The addition of deGrass Tyson is notable due to his status as a public science educator and his vocal criticisms of war. In a 2014 interview with Parade magazine titled "Neil deGrasse Tyson: Why You Will Never Find Scientists Leading Armies Into Battle," deGrasse Tyson mused on the inherent antiwar nature of scientists:
"...when you have a cosmic perspective, when you know how large the universe is and how small we are within it—what Earth looks like from space, how tiny it is in a cosmic void—it’s impossible for you to say, ‘I so don’t like how you think that I’m going to kill you for it.’ You will never find scientists leading armies into battle. You just won’t. Especially not astrophysicists—we see the biggest picture there is."
While deGrasse Tyson certainly is not leading anyone to war, he’s consulting with those who are.
There’s an added layer of irony that the heir to the legacy of Carl Sagan, whose popular educational television series "Cosmos" deGrasse Tyson rebooted in 2014, is further warming up to the same military system Sagan was arrested for protesting against in 1986 and had frequent public battles with it throughout his career.
AlterNet’s attempts to get comment from deGrasse Tyson were not immediately returned. It is unclear if the position is paid.
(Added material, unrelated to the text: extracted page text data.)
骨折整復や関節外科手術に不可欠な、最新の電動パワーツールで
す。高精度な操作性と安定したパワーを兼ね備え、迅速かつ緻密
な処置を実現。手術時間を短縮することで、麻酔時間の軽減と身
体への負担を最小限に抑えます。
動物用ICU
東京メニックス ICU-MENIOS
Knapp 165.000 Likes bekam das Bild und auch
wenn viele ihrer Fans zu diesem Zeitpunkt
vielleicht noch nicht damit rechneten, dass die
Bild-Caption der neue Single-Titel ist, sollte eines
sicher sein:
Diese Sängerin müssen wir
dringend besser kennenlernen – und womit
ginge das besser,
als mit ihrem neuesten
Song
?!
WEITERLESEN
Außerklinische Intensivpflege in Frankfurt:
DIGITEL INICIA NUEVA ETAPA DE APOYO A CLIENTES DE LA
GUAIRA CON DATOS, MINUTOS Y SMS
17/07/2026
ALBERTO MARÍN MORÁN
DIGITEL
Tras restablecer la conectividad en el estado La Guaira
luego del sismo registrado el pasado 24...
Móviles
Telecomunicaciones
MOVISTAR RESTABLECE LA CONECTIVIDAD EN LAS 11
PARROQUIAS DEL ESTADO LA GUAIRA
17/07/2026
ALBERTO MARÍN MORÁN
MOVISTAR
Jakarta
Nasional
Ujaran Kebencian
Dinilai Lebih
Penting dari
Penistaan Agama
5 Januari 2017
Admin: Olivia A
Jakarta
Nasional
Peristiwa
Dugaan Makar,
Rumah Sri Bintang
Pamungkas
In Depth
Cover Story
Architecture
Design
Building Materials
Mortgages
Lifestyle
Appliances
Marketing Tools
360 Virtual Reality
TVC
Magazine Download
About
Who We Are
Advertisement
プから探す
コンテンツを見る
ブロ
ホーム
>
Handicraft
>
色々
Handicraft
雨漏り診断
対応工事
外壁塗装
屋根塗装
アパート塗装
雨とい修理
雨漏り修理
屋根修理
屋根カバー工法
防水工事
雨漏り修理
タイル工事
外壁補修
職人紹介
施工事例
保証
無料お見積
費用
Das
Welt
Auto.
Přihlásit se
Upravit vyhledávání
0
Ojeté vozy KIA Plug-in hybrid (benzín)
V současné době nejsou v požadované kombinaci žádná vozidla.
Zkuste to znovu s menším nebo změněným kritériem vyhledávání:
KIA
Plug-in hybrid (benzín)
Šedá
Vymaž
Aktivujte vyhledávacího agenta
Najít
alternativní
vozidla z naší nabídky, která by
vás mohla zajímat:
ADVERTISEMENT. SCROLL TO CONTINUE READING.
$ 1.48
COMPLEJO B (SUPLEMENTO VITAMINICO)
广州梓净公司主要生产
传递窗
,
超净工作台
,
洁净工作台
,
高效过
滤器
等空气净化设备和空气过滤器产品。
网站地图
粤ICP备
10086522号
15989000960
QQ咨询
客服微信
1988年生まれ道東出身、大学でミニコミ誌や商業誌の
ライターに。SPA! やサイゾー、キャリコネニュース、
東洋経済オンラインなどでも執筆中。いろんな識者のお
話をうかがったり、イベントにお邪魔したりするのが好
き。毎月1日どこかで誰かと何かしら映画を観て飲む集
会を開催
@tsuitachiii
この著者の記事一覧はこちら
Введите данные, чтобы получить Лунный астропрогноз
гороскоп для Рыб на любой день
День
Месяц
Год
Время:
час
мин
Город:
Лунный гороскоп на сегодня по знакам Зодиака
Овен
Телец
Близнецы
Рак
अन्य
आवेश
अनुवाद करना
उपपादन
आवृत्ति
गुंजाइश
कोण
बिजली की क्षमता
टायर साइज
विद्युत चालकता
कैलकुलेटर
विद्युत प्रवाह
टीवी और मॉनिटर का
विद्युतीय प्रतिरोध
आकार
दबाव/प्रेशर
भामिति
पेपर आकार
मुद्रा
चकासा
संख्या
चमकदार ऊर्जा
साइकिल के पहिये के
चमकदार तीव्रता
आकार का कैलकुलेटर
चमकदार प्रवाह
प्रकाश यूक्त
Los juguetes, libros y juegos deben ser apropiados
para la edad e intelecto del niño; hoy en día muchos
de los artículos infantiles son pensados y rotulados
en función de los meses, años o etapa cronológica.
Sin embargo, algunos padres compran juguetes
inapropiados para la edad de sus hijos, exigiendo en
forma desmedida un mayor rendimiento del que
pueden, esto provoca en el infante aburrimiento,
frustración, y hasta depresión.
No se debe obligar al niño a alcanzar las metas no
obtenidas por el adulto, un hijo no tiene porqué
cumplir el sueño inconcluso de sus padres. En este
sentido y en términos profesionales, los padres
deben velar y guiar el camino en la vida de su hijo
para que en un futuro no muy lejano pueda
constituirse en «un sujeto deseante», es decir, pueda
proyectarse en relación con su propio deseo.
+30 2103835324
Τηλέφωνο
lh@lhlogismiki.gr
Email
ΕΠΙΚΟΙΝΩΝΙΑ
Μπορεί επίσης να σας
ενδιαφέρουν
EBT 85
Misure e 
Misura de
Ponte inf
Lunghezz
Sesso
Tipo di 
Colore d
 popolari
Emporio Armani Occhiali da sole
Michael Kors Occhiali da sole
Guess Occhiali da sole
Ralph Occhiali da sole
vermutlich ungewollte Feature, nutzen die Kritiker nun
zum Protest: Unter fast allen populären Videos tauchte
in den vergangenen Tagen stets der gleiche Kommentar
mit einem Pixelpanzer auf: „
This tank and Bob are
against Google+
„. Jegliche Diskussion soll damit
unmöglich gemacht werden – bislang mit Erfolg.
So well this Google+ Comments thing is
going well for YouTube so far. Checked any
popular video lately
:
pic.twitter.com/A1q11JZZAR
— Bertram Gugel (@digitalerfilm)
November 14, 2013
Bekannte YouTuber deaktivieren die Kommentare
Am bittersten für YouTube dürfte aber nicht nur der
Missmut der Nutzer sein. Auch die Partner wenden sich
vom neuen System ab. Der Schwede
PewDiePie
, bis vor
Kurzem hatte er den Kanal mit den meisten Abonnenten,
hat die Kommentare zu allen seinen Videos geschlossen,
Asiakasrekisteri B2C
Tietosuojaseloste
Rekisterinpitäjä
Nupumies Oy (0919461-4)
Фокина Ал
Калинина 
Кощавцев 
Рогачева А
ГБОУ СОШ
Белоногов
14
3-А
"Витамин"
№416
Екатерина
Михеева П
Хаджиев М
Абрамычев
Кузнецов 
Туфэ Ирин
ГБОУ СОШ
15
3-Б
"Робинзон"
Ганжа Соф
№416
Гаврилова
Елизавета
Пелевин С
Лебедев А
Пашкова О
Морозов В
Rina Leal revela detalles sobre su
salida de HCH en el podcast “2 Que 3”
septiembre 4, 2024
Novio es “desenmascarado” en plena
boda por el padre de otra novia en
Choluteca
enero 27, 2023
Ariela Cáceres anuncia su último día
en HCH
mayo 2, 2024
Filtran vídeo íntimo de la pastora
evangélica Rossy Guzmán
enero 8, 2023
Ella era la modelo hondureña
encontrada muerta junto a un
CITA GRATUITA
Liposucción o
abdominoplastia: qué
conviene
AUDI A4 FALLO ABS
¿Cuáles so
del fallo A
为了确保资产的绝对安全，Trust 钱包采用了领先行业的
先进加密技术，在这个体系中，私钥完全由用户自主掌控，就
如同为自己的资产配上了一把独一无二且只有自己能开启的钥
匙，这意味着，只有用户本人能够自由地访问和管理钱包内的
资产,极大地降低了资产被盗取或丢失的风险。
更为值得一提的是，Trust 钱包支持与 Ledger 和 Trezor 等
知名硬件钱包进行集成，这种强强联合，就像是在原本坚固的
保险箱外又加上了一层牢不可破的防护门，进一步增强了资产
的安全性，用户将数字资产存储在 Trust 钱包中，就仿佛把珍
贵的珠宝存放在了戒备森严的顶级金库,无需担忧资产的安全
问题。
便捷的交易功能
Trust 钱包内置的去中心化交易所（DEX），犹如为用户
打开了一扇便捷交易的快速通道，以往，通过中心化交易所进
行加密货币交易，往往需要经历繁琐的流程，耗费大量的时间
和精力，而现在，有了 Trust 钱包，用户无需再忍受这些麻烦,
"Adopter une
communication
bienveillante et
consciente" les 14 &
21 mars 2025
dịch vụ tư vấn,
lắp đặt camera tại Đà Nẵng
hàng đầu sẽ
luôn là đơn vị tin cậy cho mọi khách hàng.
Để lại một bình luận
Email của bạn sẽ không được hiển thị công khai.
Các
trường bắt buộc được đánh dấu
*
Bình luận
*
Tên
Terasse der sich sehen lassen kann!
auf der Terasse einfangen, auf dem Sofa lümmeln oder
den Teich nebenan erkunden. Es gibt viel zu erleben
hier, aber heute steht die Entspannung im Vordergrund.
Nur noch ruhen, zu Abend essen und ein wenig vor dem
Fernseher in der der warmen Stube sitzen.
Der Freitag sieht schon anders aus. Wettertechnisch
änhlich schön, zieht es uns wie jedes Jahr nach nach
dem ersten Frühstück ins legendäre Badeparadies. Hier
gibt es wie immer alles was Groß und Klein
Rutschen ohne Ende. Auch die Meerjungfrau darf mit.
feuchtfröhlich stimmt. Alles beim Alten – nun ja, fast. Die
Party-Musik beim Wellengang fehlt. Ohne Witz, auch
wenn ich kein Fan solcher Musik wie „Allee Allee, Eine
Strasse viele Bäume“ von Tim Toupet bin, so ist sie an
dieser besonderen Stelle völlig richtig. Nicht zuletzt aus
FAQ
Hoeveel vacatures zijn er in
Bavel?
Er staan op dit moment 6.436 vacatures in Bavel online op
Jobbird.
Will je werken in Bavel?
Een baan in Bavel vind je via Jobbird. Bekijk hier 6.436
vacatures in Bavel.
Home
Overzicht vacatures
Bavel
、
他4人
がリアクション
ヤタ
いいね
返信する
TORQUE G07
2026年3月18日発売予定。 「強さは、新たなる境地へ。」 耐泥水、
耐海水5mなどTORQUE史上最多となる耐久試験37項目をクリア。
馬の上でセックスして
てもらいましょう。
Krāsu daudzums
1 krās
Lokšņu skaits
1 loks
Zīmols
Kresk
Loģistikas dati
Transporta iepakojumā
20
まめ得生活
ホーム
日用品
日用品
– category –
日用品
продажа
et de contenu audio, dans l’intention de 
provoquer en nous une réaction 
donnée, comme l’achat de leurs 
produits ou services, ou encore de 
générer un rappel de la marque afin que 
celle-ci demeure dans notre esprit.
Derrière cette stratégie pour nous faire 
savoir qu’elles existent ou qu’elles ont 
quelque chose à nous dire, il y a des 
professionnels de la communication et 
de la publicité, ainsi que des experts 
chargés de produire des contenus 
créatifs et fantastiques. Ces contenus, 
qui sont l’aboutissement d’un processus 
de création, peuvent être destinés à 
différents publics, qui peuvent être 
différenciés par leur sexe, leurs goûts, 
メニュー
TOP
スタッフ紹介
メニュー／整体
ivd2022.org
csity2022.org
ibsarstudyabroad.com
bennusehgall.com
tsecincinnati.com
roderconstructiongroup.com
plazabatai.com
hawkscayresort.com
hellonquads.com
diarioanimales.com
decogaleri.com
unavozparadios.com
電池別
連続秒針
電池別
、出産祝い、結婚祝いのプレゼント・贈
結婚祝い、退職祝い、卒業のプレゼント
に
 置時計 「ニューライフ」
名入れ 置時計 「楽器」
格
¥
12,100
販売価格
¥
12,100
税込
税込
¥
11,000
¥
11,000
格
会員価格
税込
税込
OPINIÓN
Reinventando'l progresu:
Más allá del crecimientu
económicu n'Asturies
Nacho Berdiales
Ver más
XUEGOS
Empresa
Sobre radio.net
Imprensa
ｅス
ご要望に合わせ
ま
The host of "Cosmos" has been criticized before for his blind spot on the militarization of science. In dueling open letters in 2014, science writer John Horgan and UC Santa Barbara professor Patrick McCray asked deGrasse Tyson to clarify his apparent indifference. He did so in a brief followup exchange with Horgan that climaxed with this bit of circular handwaving:
No scientist working for the government has a job outside of tax-based sources of support—paid by citizens in the service of national policy implemented by a Congress and a President. I can scream at lawmakers without limit, but their duty is to serve their constituents. And so it’s the electorate that I, as a scientist and educator, will always target for my messages.
Seems deGrasse Tyson is now bypassing the electorate and targeting a private consortium of billionaires, ex-spooks and military brass. The militarization of science is a serious issue and deGrasse Tyson’s position on it deserves far more clarity, doubly so now that he's gone from indifferent to the problem to actively partaking in it.